# Copilot Instructions for windows-mcp-server
## Project Overview
This is a Windows MCP (Model Context Protocol) server exposing system information and control tools for Windows environments. It is designed for integration with AI agents and MCP clients (e.g., LM Studio, Claude Desktop, VSCode MCP Inspector).
## Architecture & Key Files
- `main.py`: All MCP tool definitions and core logic. Each tool is a Python function decorated with `@mcp.tool`, returning structured data (Pydantic models or dicts) for system queries.
- `utils.py`: (If present) Utility functions for system operations. Some helpers are now inlined in `main.py`.
- `pyproject.toml`: Dependency and build configuration. Uses Python 3.13+, `mcp[cli]`, `psutil`, `pydantic`.
- `README.md`: Up-to-date documentation of available tools, parameters, and return types. Use this as the canonical source for tool shape and examples.
## Developer Workflows
- **Run the server:**
```powershell
uv run --with mcp mcp dev main.py
```
This installs dependencies and launches the MCP server for local development.
- **Connect MCP clients:**
Use the configuration block in `README.md` to connect external clients. The server exposes tools as described in the README table.
- **No explicit test suite** is present. Validate changes by running the server and using MCP Inspector or a compatible client.
## Patterns & Conventions
- **Tool Definition:**
- Use `@mcp.tool` decorator for each exposed function.
- Return types should be structured (Pydantic models or dicts) for easy client parsing.
- Example:
```python
@mcp.tool(name="Windows-drive-status", description="Get drive info")
def get_drive_status(drive: str) -> DriveInfo:
...
```
- **System Queries:**
- Prefer pure Python APIs (`psutil`, `shutil`, `ctypes`) for robustness.
- PowerShell is used only for GPU info, always parsed as JSON for reliability.
- **Drive Handling:**
- Normalize drive letters (accepts "C", "C:", "C:\\").
- Use helpers for drive enumeration and disk usage.
- **Process Sampling:**
- For CPU, prime `cpu_percent`, sleep 0.3s, then sample for accuracy.
- Return top processes as a list of `ProcessInfo` objects.
- **Error Handling:**
- Return default/empty structured objects on error (never raise uncaught exceptions to MCP clients).
## Integration Points
- **External dependencies:**
- `psutil` for system info
- `pydantic` for models
- `mcp[cli]` for MCP protocol
- **No database or persistent storage** is used.
- **No background tasks or async code**; all tools are synchronous.
## Example Tool Entry
See `README.md` for a full table.
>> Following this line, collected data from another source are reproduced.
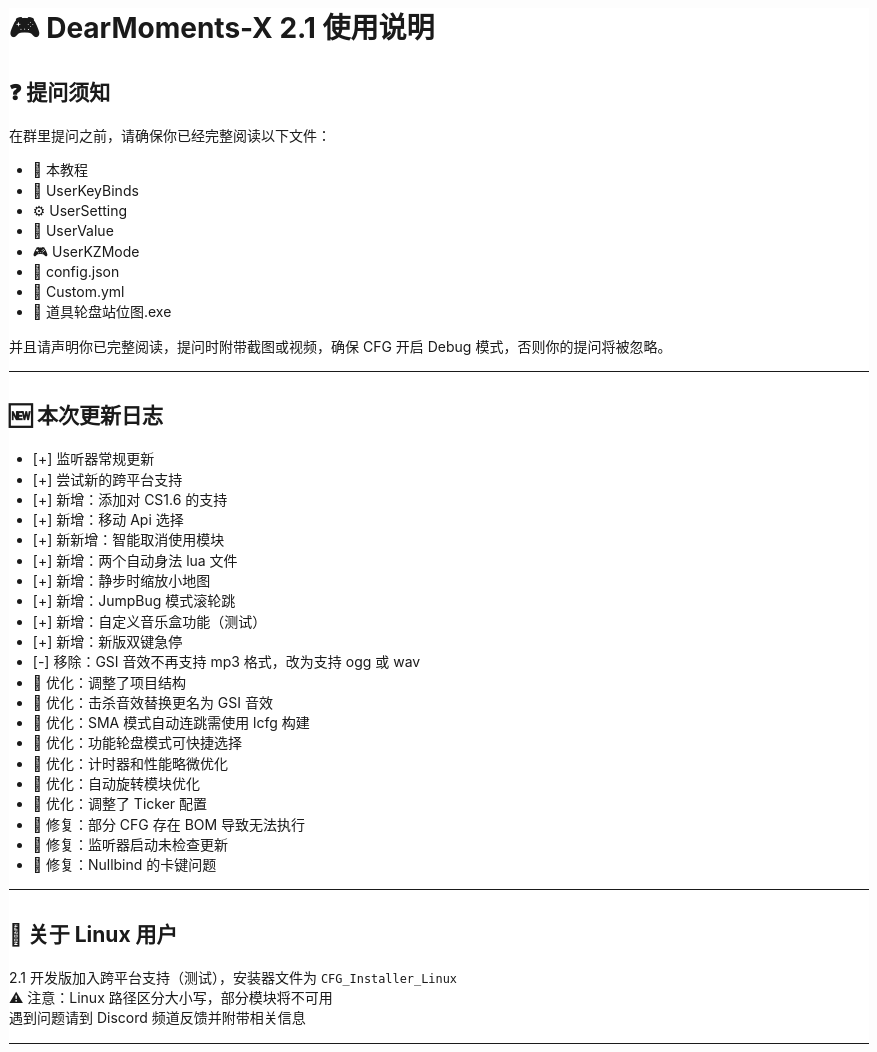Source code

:  # 🎮 DearMoments-X 2.1 使用说明

 ## ❓ 提问须知  
 在群里提问之前，请确保你已经完整阅读以下文件：  
 - 📄 本教程  
 - 🔧 UserKeyBinds  
 - ⚙️ UserSetting  
 - 🔢 UserValue  
 - 🎮 UserKZMode  
 - 🎵 config.json  
 - 🍎 Custom.yml
 - 🎯 道具轮盘站位图.exe  

 并且请声明你已完整阅读，提问时附带截图或视频，确保 CFG 开启 Debug 模式，否则你的提问将被忽略。

 ---

 ## 🆕 本次更新日志  
 - [+] 监听器常规更新  
 - [+] 尝试新的跨平台支持  
 - [+] 新增：添加对 CS1.6 的支持  
 - [+] 新增：移动 Api 选择  
 - [+] 新新增：智能取消使用模块  
 - [+] 新增：两个自动身法 lua 文件  
 - [+] 新增：静步时缩放小地图  
 - [+] 新增：JumpBug 模式滚轮跳  
 - [+] 新增：自定义音乐盒功能（测试）  
 - [+] 新增：新版双键急停  
 - [-] 移除：GSI 音效不再支持 mp3 格式，改为支持 ogg 或 wav  
 - 🔧 优化：调整了项目结构  
 - 🔧 优化：击杀音效替换更名为 GSI 音效  
 - 🔧 优化：SMA 模式自动连跳需使用 lcfg 构建  
 - 🔧 优化：功能轮盘模式可快捷选择  
 - 🔧 优化：计时器和性能略微优化  
 - 🔧 优化：自动旋转模块优化  
 - 🔧 优化：调整了 Ticker 配置  
 - 🐞 修复：部分 CFG 存在 BOM 导致无法执行  
 - 🐞 修复：监听器启动未检查更新  
 - 🐞 修复：Nullbind 的卡键问题  

 ---

 ## 🐧 关于 Linux 用户  
 2.1 开发版加入跨平台支持（测试），安装器文件为 `CFG_Installer_Linux`  
 ⚠️ 注意：Linux 路径区分大小写，部分模块将不可用  
 遇到问题请到 Discord 频道反馈并附带相关信息  

 ---
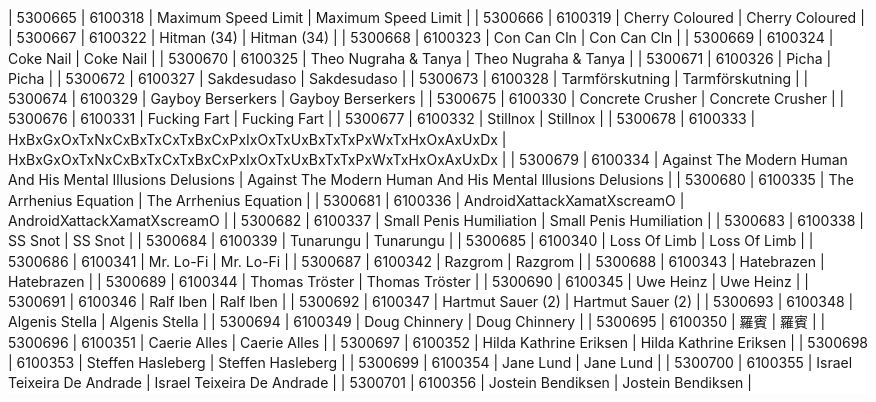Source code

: | 5300665 | 6100318 | Maximum Speed Limit | Maximum Speed Limit |
| 5300666 | 6100319 | Cherry Coloured | Cherry Coloured |
| 5300667 | 6100322 | Hitman (34) | Hitman (34) |
| 5300668 | 6100323 | Con Can Cln | Con Can Cln |
| 5300669 | 6100324 | Coke Nail | Coke Nail |
| 5300670 | 6100325 | Theo Nugraha & Tanya | Theo Nugraha & Tanya |
| 5300671 | 6100326 | Picha | Picha |
| 5300672 | 6100327 | Sakdesudaso | Sakdesudaso |
| 5300673 | 6100328 | Tarmförskutning | Tarmförskutning |
| 5300674 | 6100329 | Gayboy Berserkers | Gayboy Berserkers |
| 5300675 | 6100330 | Concrete Crusher | Concrete Crusher |
| 5300676 | 6100331 | Fucking Fart | Fucking Fart |
| 5300677 | 6100332 | Stillnox | Stillnox |
| 5300678 | 6100333 | HxBxGxOxTxNxCxBxTxCxTxBxCxPxIxOxTxUxBxTxTxPxWxTxHxOxAxUxDx | HxBxGxOxTxNxCxBxTxCxTxBxCxPxIxOxTxUxBxTxTxPxWxTxHxOxAxUxDx |
| 5300679 | 6100334 | Against The Modern Human And His Mental Illusions Delusions | Against The Modern Human And His Mental Illusions Delusions |
| 5300680 | 6100335 | The Arrhenius Equation | The Arrhenius Equation |
| 5300681 | 6100336 | AndroidXattackXamatXscreamO | AndroidXattackXamatXscreamO |
| 5300682 | 6100337 | Small Penis Humiliation | Small Penis Humiliation |
| 5300683 | 6100338 | SS Snot | SS Snot |
| 5300684 | 6100339 | Tunarungu | Tunarungu |
| 5300685 | 6100340 | Loss Of Limb | Loss Of Limb |
| 5300686 | 6100341 | Mr. Lo-Fi | Mr. Lo-Fi |
| 5300687 | 6100342 | Razgrom | Razgrom |
| 5300688 | 6100343 | Hatebrazen | Hatebrazen |
| 5300689 | 6100344 | Thomas Tröster | Thomas Tröster |
| 5300690 | 6100345 | Uwe Heinz | Uwe Heinz |
| 5300691 | 6100346 | Ralf Iben | Ralf Iben |
| 5300692 | 6100347 | Hartmut Sauer (2) | Hartmut Sauer (2) |
| 5300693 | 6100348 | Algenis Stella | Algenis Stella |
| 5300694 | 6100349 | Doug Chinnery | Doug Chinnery |
| 5300695 | 6100350 | 羅賓 | 羅賓 |
| 5300696 | 6100351 | Caerie Alles | Caerie Alles |
| 5300697 | 6100352 | Hilda Kathrine Eriksen | Hilda Kathrine Eriksen |
| 5300698 | 6100353 | Steffen Hasleberg | Steffen Hasleberg |
| 5300699 | 6100354 | Jane Lund | Jane Lund |
| 5300700 | 6100355 | Israel Teixeira De Andrade | Israel Teixeira De Andrade |
| 5300701 | 6100356 | Jostein Bendiksen | Jostein Bendiksen |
Example:
| Tool Name | Description | Parameters | Returns |
|-----------|-------------|------------|---------|
| Windows-top-processes-by-cpu | Get top X processes by CPU usage | amount: int = 5 | ProcessInfo[] { pid, name, cpu_percent, memoryMB } |
## How to Extend
- Add new tools by defining a function in `main.py` and decorating with `@mcp.tool`.
- If the function is a utility that does not return external data but provide to tools, use a helper function in `utils.py`. Use this also for functions that are used by multiple tools.
- Use structured return types for new tools.
- Update `README.md` table and examples when adding or changing tools.
## Memory Update:
- If any new information was gathered during the interaction, update your memory as follows:
- a) Create entries for new entities or facts.
- b) Connect them to the current entities using relations
- c) Store facts about them as observations
---
If any conventions or workflows are unclear, please request clarification or examples from the user.